Who wants re-set after re-set after re-set? It was obvious Aus were going to struggle like hell up front, and considering what happened when they went uncontested againt England, why play into their hands and bin a prop? The penalty try has to be considered surely?

Account Deleted
28-11-05, 18:11
I thought TS got it pretty much right on Saturday with the scrums. Remembering that what we are all watching is miles away from what we referee at the weekend - If the front rows have gone down, but the ball is readily available and the scrum half just needs a kick up the arse to play it, AND the official is happy there is no safety concern, why not tell the SH to play it?
Who wants re-set after re-set after re-set? It was obvious Aus were going to struggle like hell up front, and considering what happened when they went uncontested againt England, why play into their hands and bin a prop? The penalty try has to be considered surely?

So TS could tell running away from a scrum that the crumpled prop was ok could he? The Law allows no leeway Advantage must not be played.

No arguments about the PT at all re read what has been said.

Also no need to re-set. Ping the offender.
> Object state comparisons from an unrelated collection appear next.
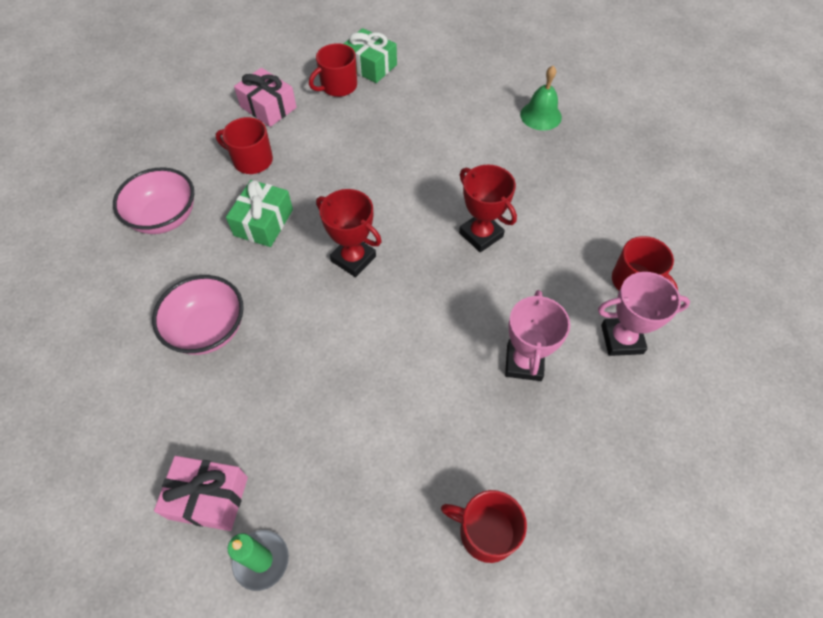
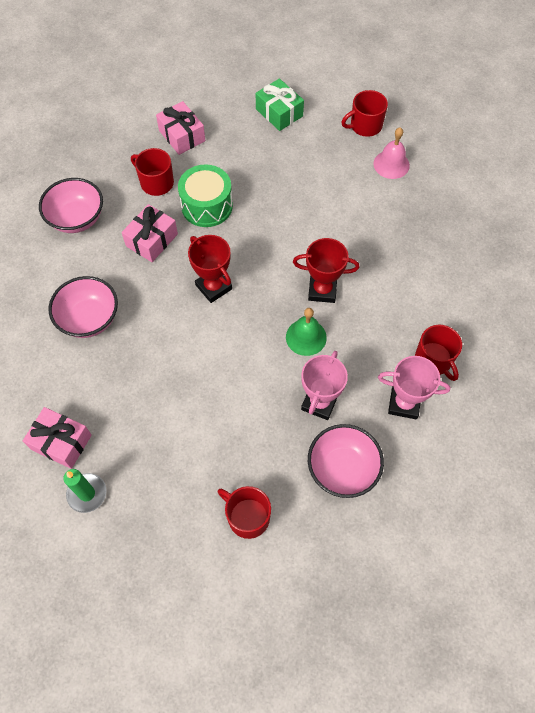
camera: 15 degrees right, 5 degrees up
(263, 222) = (152, 240): green gift -> pink gift
(318, 173) = (207, 206): none -> green drum
(338, 86) = (246, 127): red mug -> red mug (365, 126)
(481, 235) = (322, 290): red trophy -> red trophy turned 60 degrees counterclockwise
(507, 93) = (391, 164): none -> pink bell
(540, 115) = (412, 192): green bell -> green bell (306, 337)
(581, 436) = (342, 469): none -> pink bowl

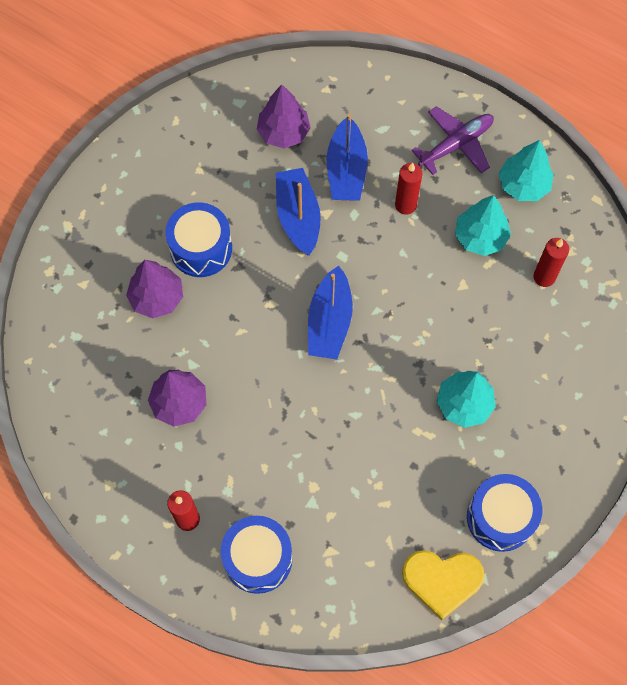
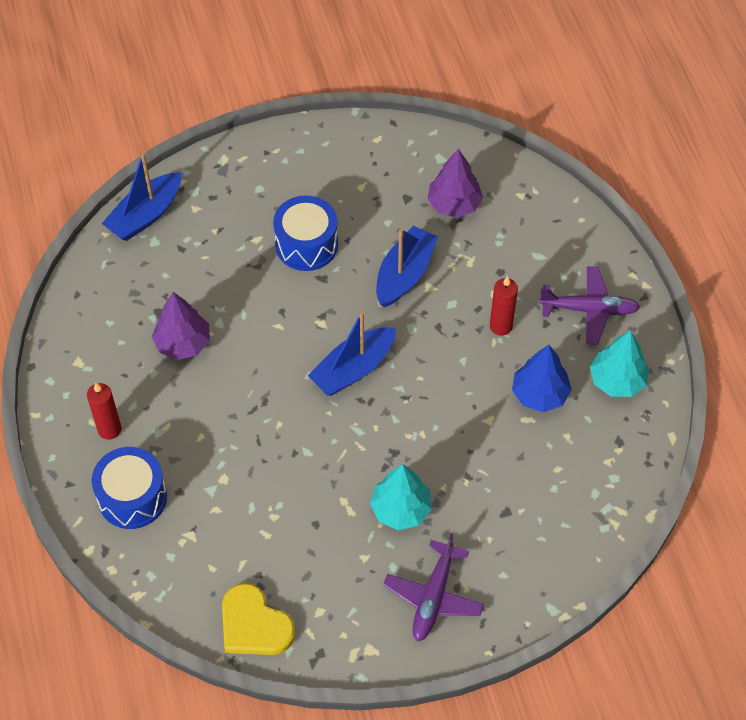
camera: 40 degrees right, 10 degrees down
(157, 298) = (239, 256): purple tree -> none
(346, 170) = (477, 266): blue boat -> blue boat (145, 215)
(480, 237) = (539, 394): turquoise tree -> blue tree
(500, 517) = (346, 616): blue drum -> none
(544, 277) = (564, 463): red candle -> none
(547, 452) = (433, 597): none -> purple plane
A question for you. Why do you think that the laws allow no leeway here and are written as MUST not should or may but MUST?

GazMaz
28-11-05, 23:11
Got to say having been bent double looking at the second row on numerous occasions in my playing time (I won't call it a career), that I appreciated the quick LOUD decisive whistle people knew to stop and no need to rush as that could make it worse, lucky I was a supple hooker, well that's what they all say I suppose.:D


SAFETY is paramount at whatever level.

Account Deleted
15-03-06, 08:03
A top English official, in the "Elite Referees unitt" has emailed me this reply:

"...Please be assured the safety of all players shall remain the Rugby Football Unions number one priority, and as such all match officials operating with the Elite Referee Unit receive regular ongoing specialist training with regard to the complex area of the scrum.

Our match officials are clearly aware of their responsibility to administer the “Laws of the Game” without any form of compromise especially in relationship to the scrum, where there is potentially a greater risk of injury compared to other phases of rugby.

The Elite Referee Unit is determined that their officials – particularly at the highest level – do not potentially put our players at risk of injury by failing to manage the game correctly or themselves through possible litigious actions.

Your comments are taken very seriously and are much appreciated; we shall continue to ensure “The Laws of the Game” are respectfully administered in a highly professional custom...."

Clearly TS and most others are ignoring the clear instructions from the top. It is also clear that there is NO indemnity against litigation.

I really hope no one is indured by a top ref failing in this duty of care. I also hope that any ref who ignores it can live with any fallout.